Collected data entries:
○ ○ ○ ○

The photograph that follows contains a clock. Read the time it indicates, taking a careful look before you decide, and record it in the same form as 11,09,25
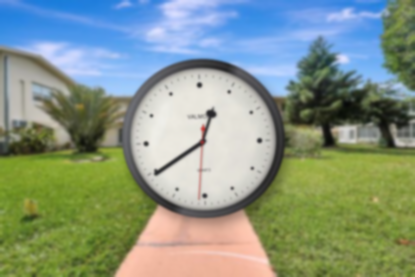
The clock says 12,39,31
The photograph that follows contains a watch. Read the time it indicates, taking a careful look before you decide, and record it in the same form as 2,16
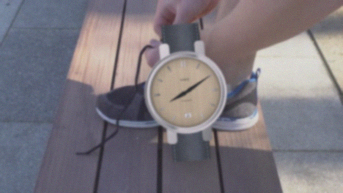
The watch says 8,10
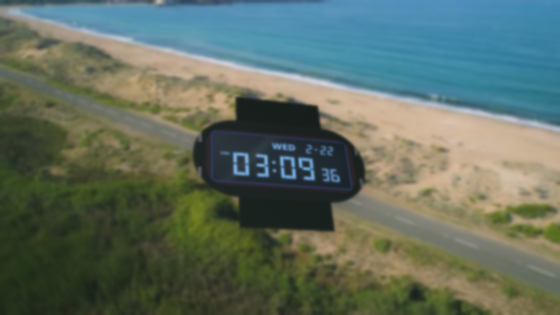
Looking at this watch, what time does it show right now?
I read 3:09:36
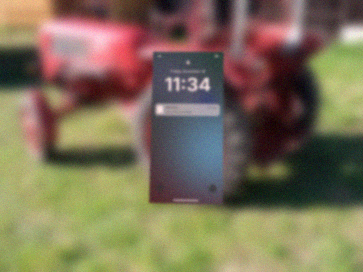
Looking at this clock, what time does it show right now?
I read 11:34
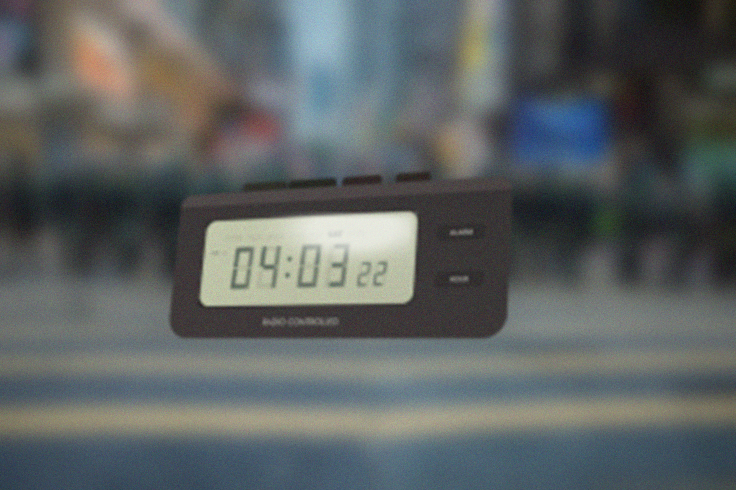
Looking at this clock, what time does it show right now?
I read 4:03:22
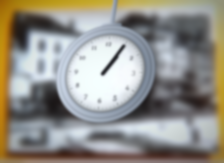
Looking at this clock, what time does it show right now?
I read 1:05
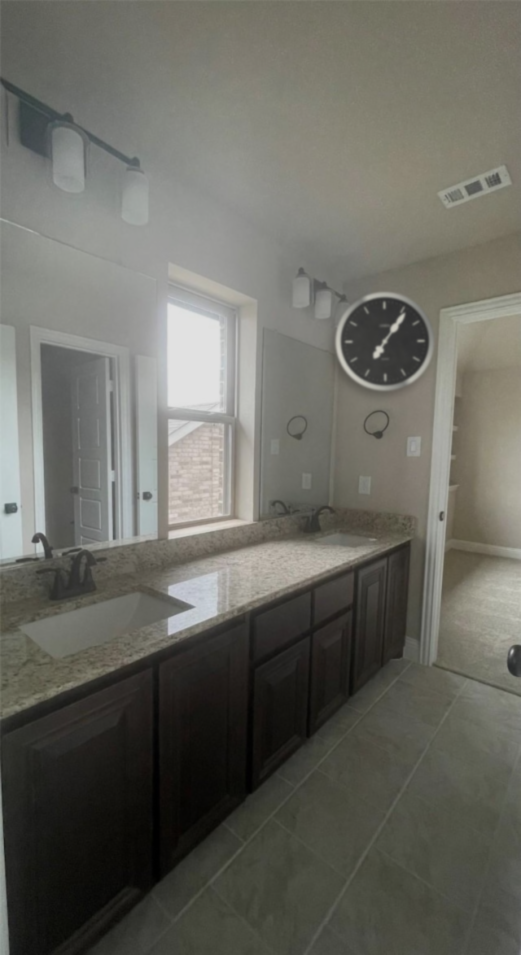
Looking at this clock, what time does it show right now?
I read 7:06
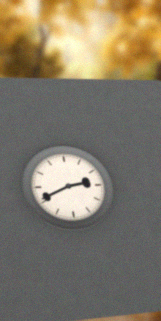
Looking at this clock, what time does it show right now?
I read 2:41
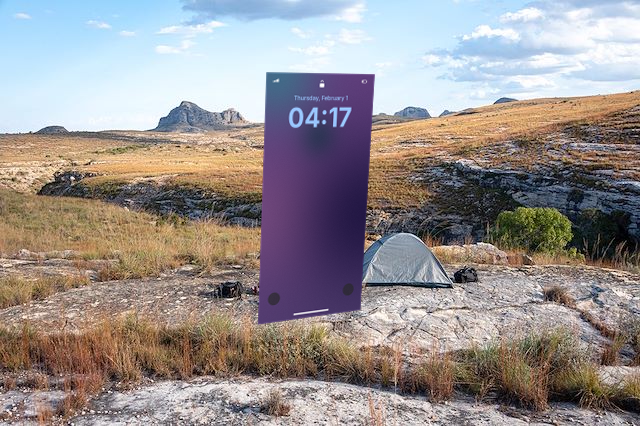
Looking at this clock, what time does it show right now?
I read 4:17
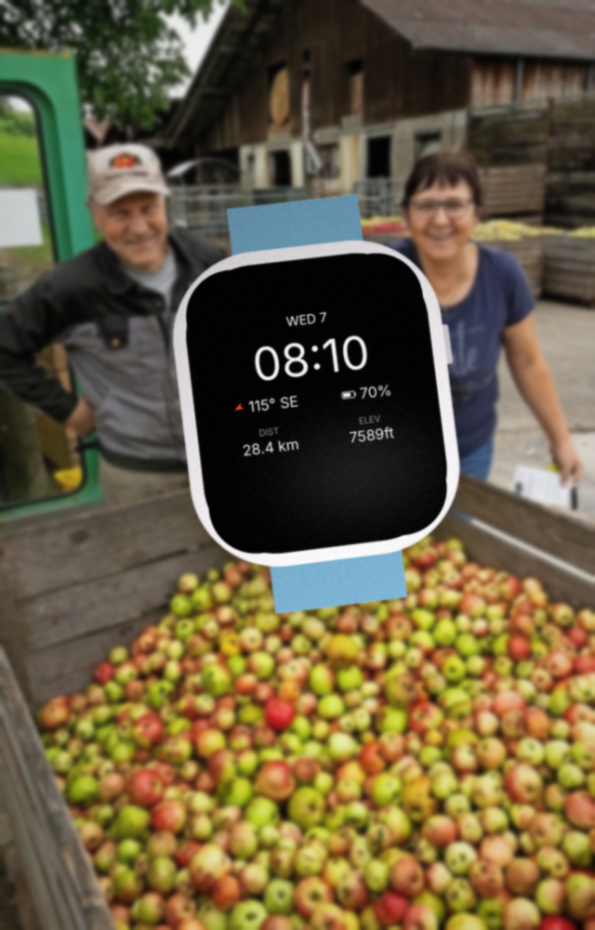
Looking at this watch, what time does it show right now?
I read 8:10
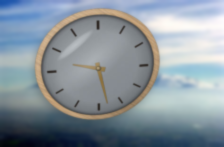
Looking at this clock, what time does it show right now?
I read 9:28
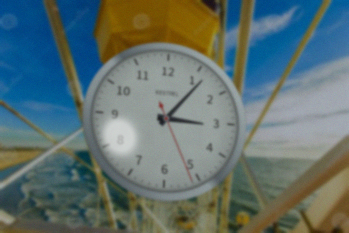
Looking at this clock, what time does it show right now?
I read 3:06:26
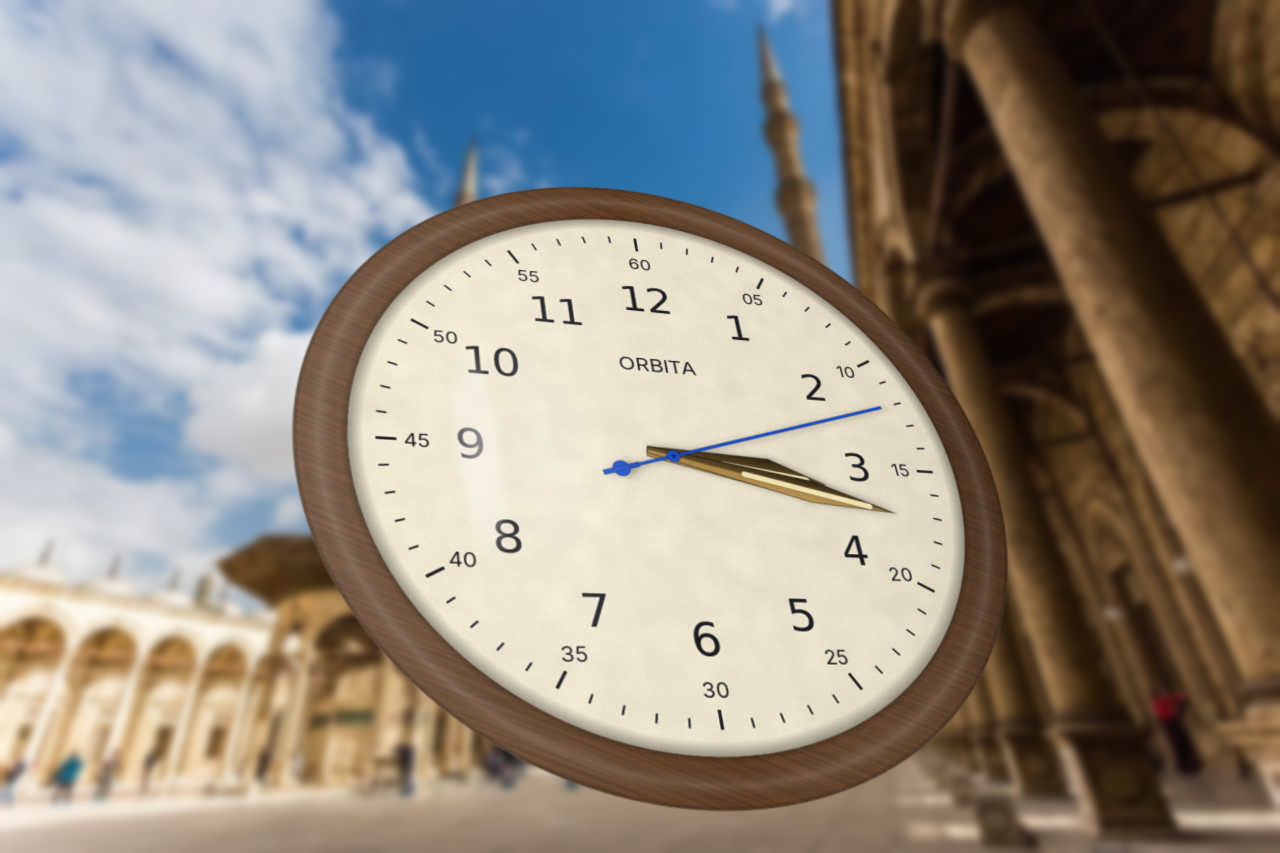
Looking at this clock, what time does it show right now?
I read 3:17:12
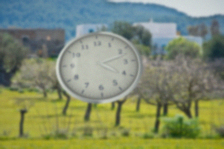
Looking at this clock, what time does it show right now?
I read 4:12
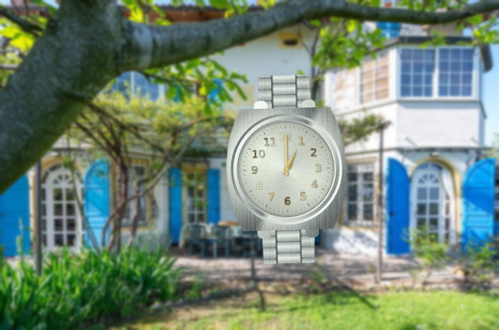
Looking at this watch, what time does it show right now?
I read 1:00
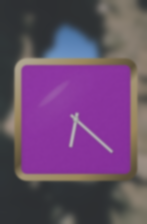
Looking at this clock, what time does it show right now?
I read 6:22
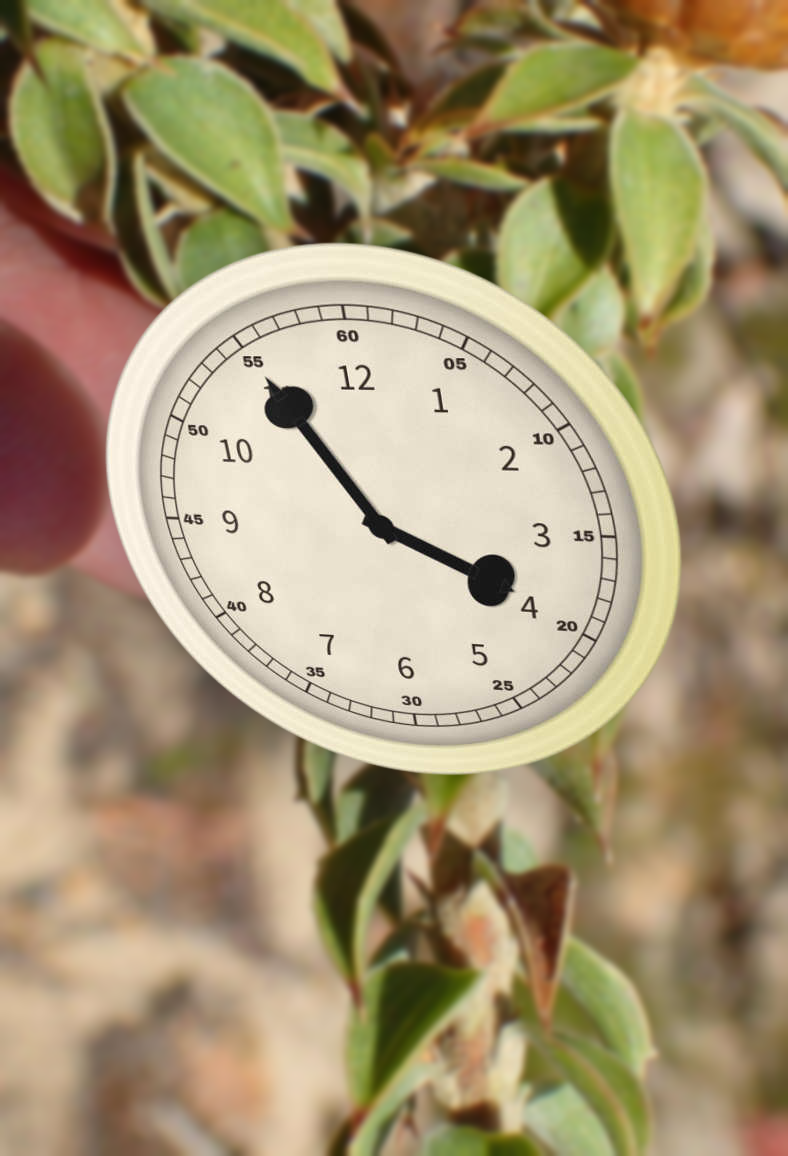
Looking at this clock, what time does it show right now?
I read 3:55
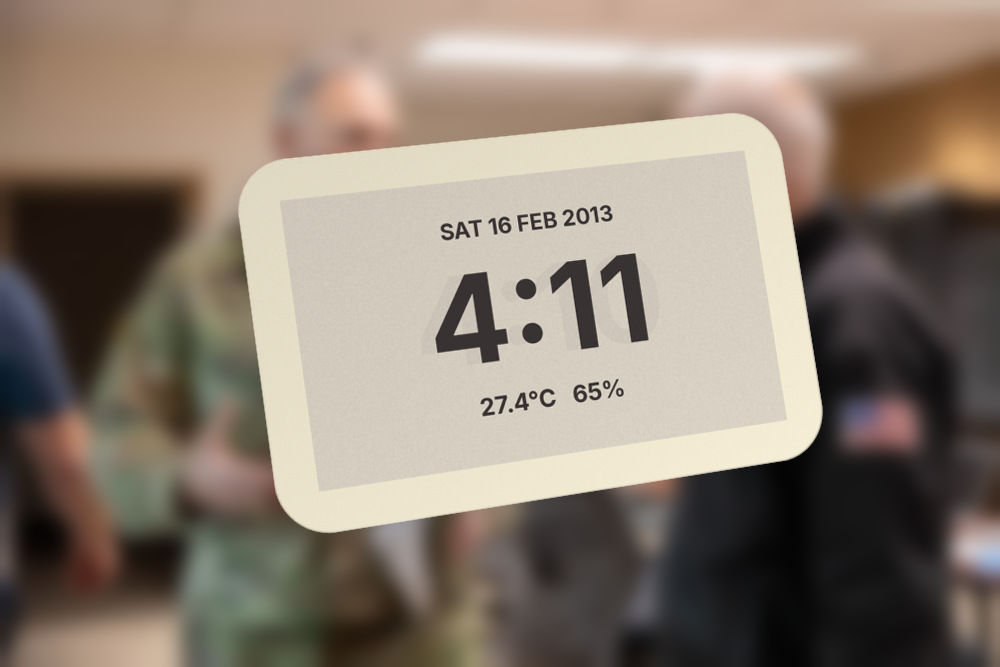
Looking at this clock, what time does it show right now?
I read 4:11
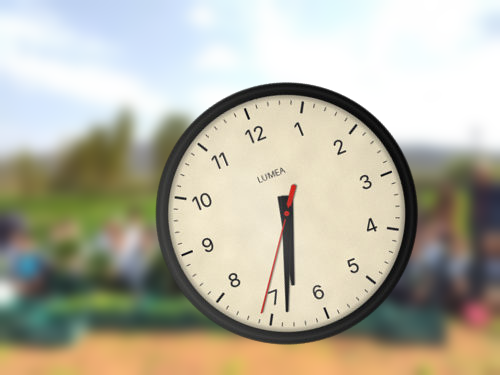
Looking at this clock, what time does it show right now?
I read 6:33:36
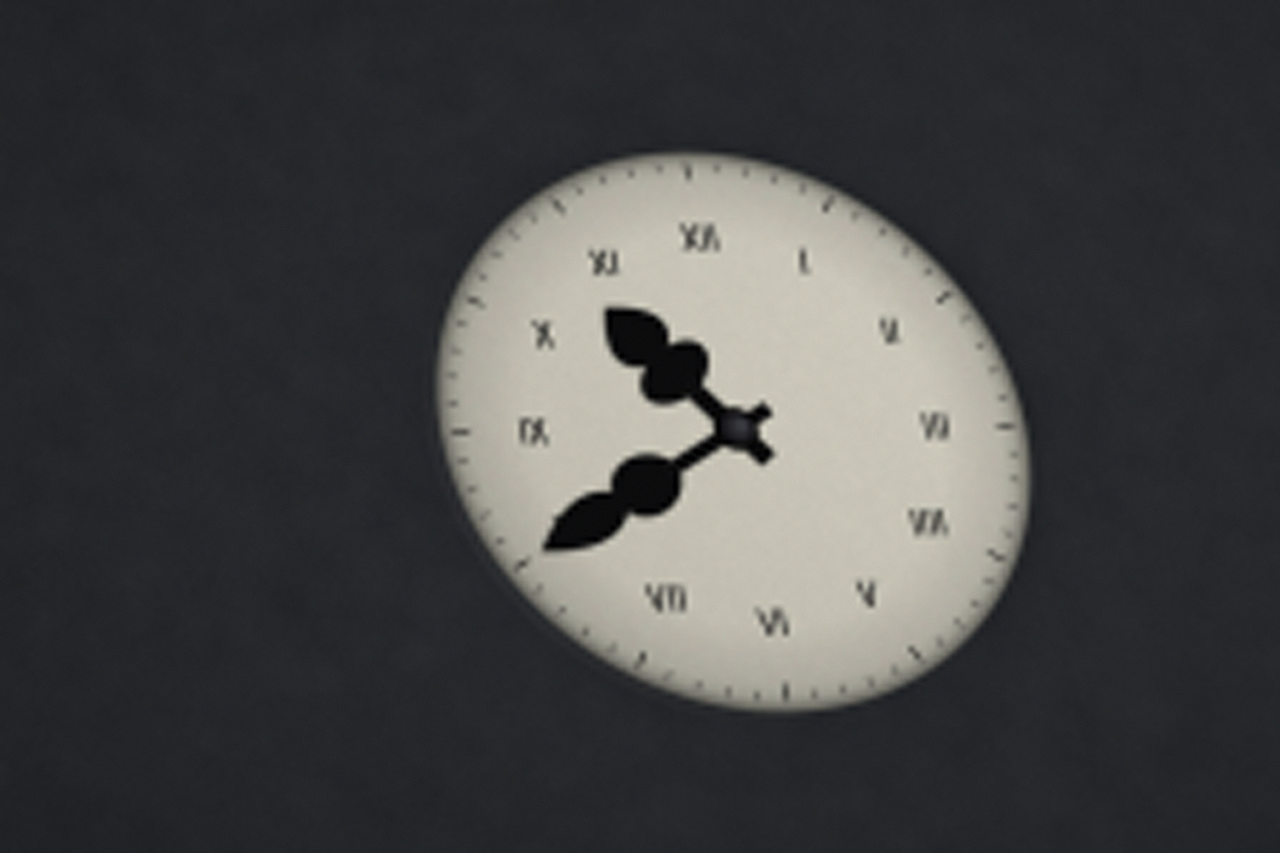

○ ○ ○ ○

WHAT TO DO =>
Reproduce every item above word for word, omitting the pictures.

TASK OUTPUT =>
The photograph that follows contains a clock. Read the time it indicates, taking a careful look before you decide, and record it in the same form as 11,09,25
The clock says 12,39,31
The photograph that follows contains a watch. Read the time it indicates, taking a careful look before you decide, and record it in the same form as 2,16
The watch says 8,10
Looking at this watch, what time does it show right now?
I read 3:09:36
Looking at this clock, what time does it show right now?
I read 11:34
Looking at this clock, what time does it show right now?
I read 4:03:22
Looking at this clock, what time does it show right now?
I read 1:05
Looking at this clock, what time does it show right now?
I read 7:06
Looking at this clock, what time does it show right now?
I read 2:41
Looking at this clock, what time does it show right now?
I read 4:17
Looking at this watch, what time does it show right now?
I read 8:10
Looking at this clock, what time does it show right now?
I read 9:28
Looking at this clock, what time does it show right now?
I read 3:06:26
Looking at this clock, what time does it show right now?
I read 3:17:12
Looking at this clock, what time does it show right now?
I read 4:12
Looking at this watch, what time does it show right now?
I read 1:00
Looking at this clock, what time does it show right now?
I read 6:22
Looking at this clock, what time does it show right now?
I read 3:55
Looking at this clock, what time does it show right now?
I read 4:11
Looking at this clock, what time does it show right now?
I read 6:33:36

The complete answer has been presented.